For the time being, the Tucson court is not handling Migrant Protection Protocols cases, according to CBP. “We do not have the logistics set up to use it, but that could change,” CBP said in a written statement.
For Talavera, and several other asylum seekers who spoke to the Star, the name of the Migrant Protection Protocols is misleading.
“MPP is not a protection for migrants, because Mexico is not a safe country,” Talavera said. “If they want to offer you protection, they should offer it there (in the United States).”
He told the story of a scary night not long after they arrived in Nogales. They were staying in a hotel when a man banged on the door of their room, asked if they were migrants, and demanded money. The man eventually left them alone. They now rent a house.
Nogales has been a landing spot for migrants for decades, but the shelters in the city cannot handle thousands of people waiting for months. Most of the asylum seekers who spoke to the Star had rented a hotel room or an apartment.
Inside their apartment near the end of a street that winds its way up the hills, Tejera and Baguet talked about life in Cuba with Jose Batista, 51, who said he was a lawyer in Cuba.

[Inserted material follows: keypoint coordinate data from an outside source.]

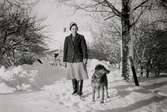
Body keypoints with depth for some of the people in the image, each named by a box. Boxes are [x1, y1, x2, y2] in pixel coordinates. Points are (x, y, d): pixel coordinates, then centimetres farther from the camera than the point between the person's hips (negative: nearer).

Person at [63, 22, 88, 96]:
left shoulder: (81, 37, -4)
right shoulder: (67, 39, 3)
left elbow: (84, 48, -9)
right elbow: (65, 50, 5)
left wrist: (85, 58, -20)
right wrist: (65, 61, 3)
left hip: (79, 59, -3)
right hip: (70, 59, 3)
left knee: (80, 75, -2)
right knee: (73, 75, 10)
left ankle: (80, 91, 8)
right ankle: (75, 89, 25)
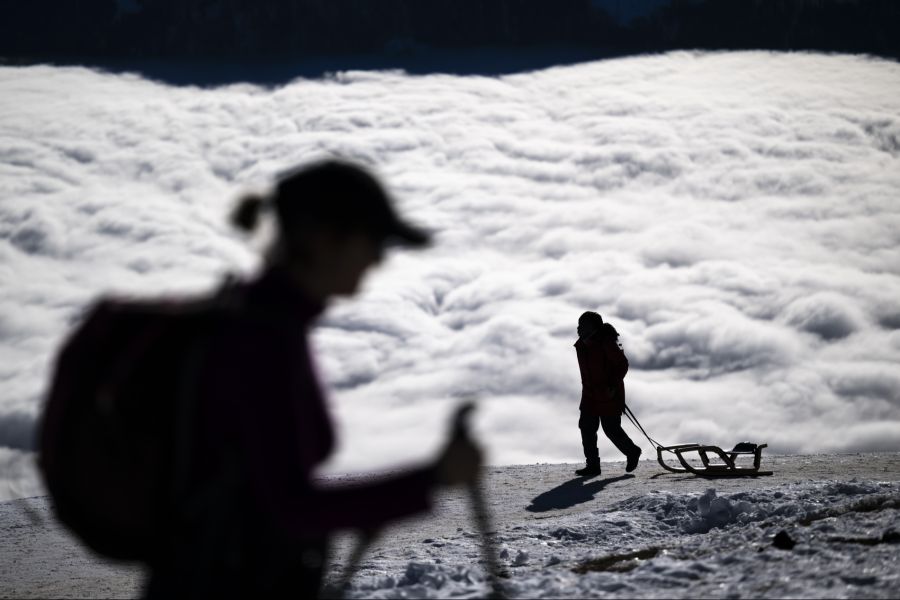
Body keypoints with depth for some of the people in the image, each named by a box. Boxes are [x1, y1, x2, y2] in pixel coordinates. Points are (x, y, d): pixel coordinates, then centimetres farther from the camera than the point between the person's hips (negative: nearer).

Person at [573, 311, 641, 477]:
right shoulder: (581, 345, 4)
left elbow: (623, 364, -16)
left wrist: (613, 385, -22)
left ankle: (632, 452, 23)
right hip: (590, 395, 7)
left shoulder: (606, 343, -20)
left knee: (612, 429, -2)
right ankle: (592, 465, 6)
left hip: (609, 395, -7)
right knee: (586, 427, 1)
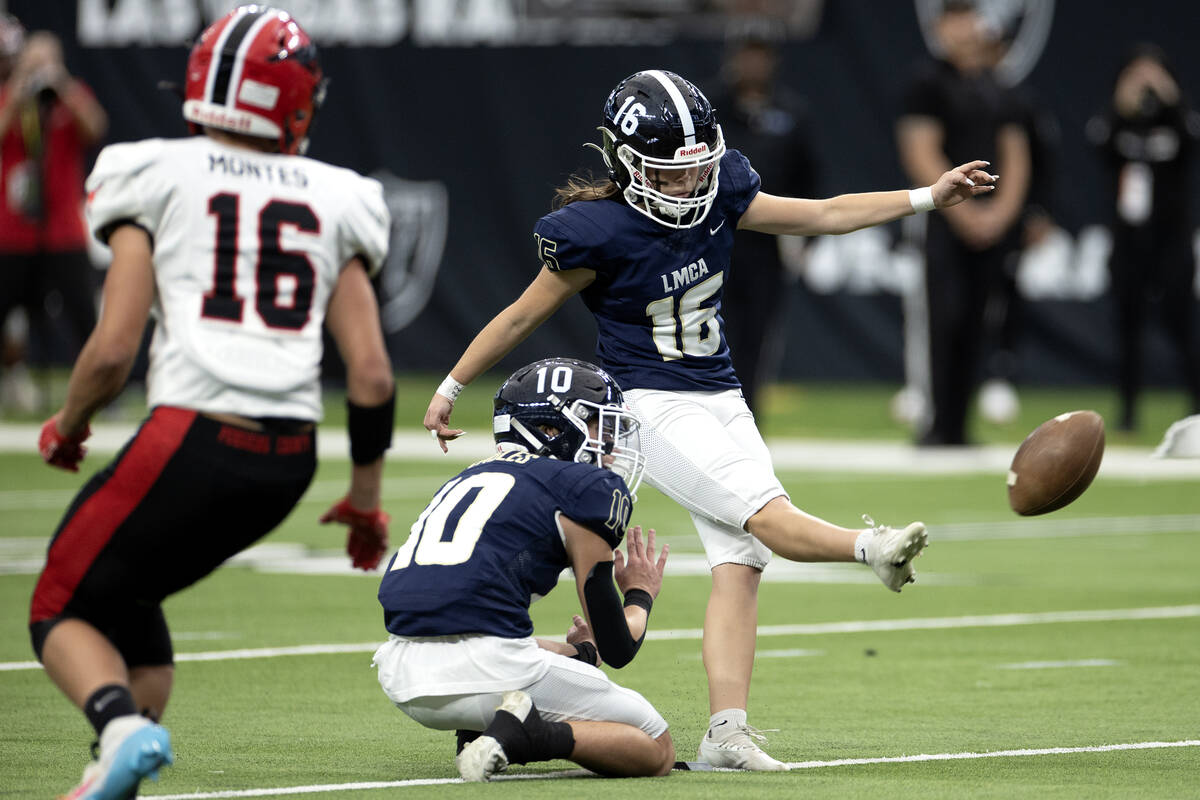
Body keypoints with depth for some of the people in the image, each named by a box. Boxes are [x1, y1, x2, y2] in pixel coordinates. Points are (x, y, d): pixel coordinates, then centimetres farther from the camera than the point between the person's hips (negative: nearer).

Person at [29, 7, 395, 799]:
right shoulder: (333, 203, 13)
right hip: (290, 458, 5)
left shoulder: (159, 178, 3)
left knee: (64, 609, 12)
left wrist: (66, 429, 16)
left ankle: (123, 727, -18)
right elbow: (372, 375, 8)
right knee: (129, 597, 25)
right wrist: (366, 496, 20)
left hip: (193, 437, -4)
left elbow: (113, 349, -3)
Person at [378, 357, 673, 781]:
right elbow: (618, 649, 8)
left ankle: (482, 731, 10)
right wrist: (640, 596, 31)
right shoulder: (586, 488, 5)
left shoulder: (472, 478, 27)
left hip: (404, 682, 7)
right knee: (657, 750, 9)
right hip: (483, 672, -7)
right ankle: (532, 735, -16)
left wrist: (578, 651, 49)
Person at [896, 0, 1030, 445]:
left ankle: (957, 427, 7)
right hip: (948, 221, -5)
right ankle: (941, 423, -11)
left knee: (975, 325, 4)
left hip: (994, 222, 5)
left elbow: (1016, 157, 15)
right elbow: (922, 156, -9)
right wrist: (964, 213, -14)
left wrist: (1002, 212, -2)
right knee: (948, 317, -13)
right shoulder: (930, 85, -1)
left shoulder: (999, 92, 16)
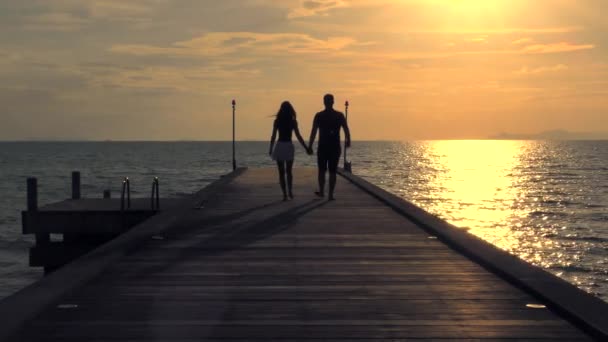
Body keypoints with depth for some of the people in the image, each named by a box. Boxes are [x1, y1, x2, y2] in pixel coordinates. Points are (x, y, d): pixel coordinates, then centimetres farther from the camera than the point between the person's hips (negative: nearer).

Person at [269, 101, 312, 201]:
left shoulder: (277, 121, -2)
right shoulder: (293, 122, -3)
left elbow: (273, 136, -3)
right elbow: (298, 136, -5)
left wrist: (271, 149, 5)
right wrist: (306, 148, 1)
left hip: (279, 146, 0)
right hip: (289, 146, 1)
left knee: (281, 172, 5)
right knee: (289, 171, 16)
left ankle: (284, 193, -1)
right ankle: (290, 191, 4)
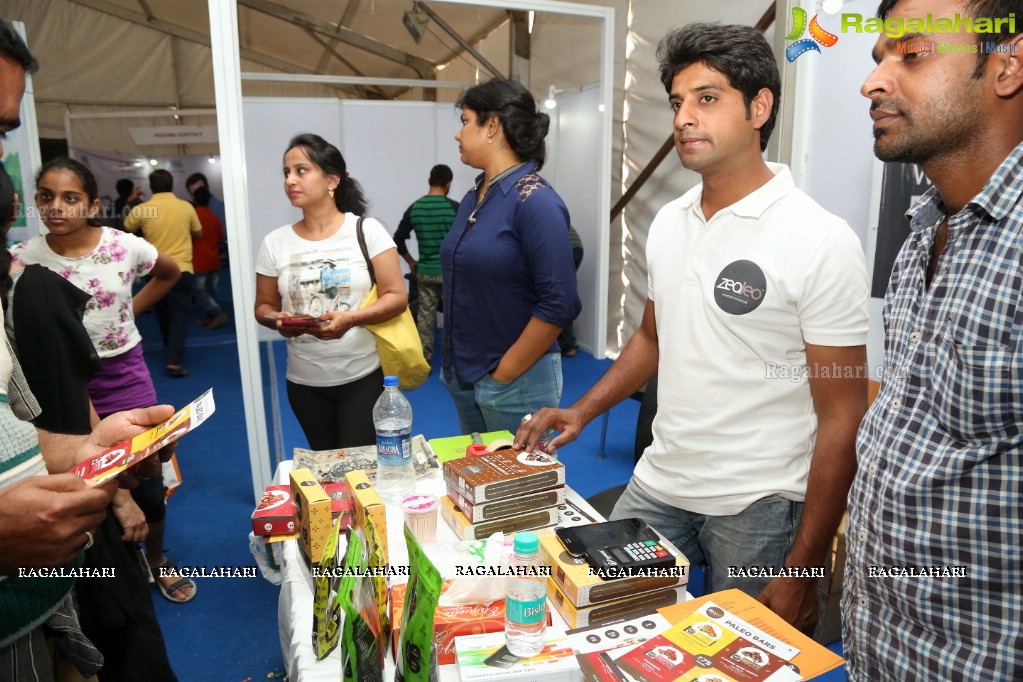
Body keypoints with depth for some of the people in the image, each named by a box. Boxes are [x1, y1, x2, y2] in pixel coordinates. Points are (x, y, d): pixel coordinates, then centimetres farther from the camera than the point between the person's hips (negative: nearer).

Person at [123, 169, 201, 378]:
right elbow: (198, 232, 12)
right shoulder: (186, 207, -3)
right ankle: (173, 361, -14)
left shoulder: (141, 209, -3)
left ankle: (171, 355, 33)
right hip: (182, 270, -2)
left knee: (163, 315, 17)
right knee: (179, 315, -2)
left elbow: (126, 230, 14)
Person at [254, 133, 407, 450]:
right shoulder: (275, 243, 2)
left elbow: (397, 297, -8)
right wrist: (277, 320, -14)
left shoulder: (367, 230, -6)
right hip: (305, 382, 3)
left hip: (364, 376, -3)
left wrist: (351, 319, -24)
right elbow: (264, 306, 9)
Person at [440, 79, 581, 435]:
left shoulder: (535, 201, -17)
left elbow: (559, 304, -21)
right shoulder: (472, 199, 8)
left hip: (516, 380, -8)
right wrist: (454, 361, 9)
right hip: (463, 375, 8)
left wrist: (505, 373, -15)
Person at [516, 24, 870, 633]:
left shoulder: (821, 241, -15)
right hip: (655, 488, 6)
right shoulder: (668, 223, 3)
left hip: (757, 511, -5)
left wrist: (804, 570, -13)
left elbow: (841, 418, -14)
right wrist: (582, 412, 3)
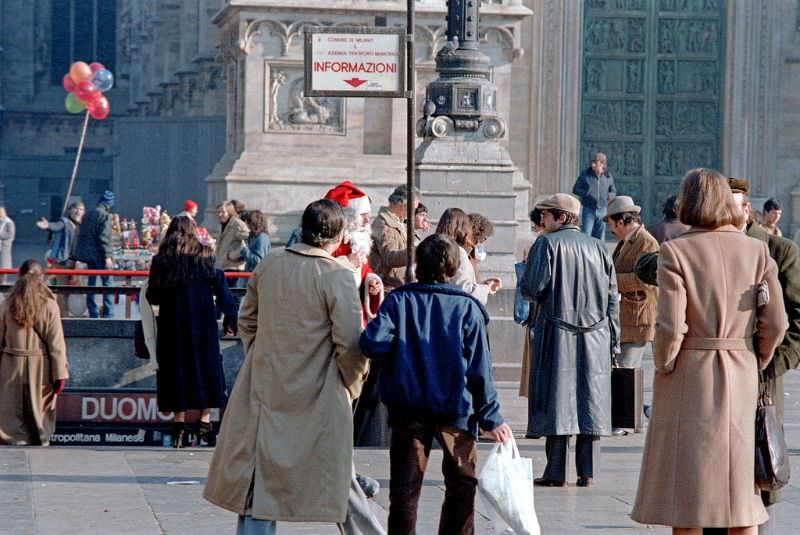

The lack of freedom of expression in Cuba is well known. To show how many other Cuban laws could not exist in a democratic society, Batista pulled up a copy of the Cuban legal code on his laptop.
If you buy more goods than you normally would need, even cartons of eggs, you go to prison, Batista said. If you add to your house or do well as a bar owner, you have to show exactly how you got the money. Even then, you still may go to prison. In many cases, an accusation can be enough for a conviction.
Their lives in Cuba are long gone, Tejera said. Mexico is the 14th country they traversed since they left Cuba two years ago. They are hoping the United States will be the 15th.
For the time being, they are still looking for answers about what will happen to them, often in the face of a bureaucratic logjam. They can’t speak with U.S. officials yet and Mexican officials “wash their hands” of responsibility and pass all the blame to the U.S. government, Baguet said.
Tejera said they will keep walking down the hill to the port of entry every day to see if they can make their asylum claim before the baby comes or at least find a safe place for Baguet to give birth. Until their efforts are successful, they will head back up the hill to their apartment and wait another day.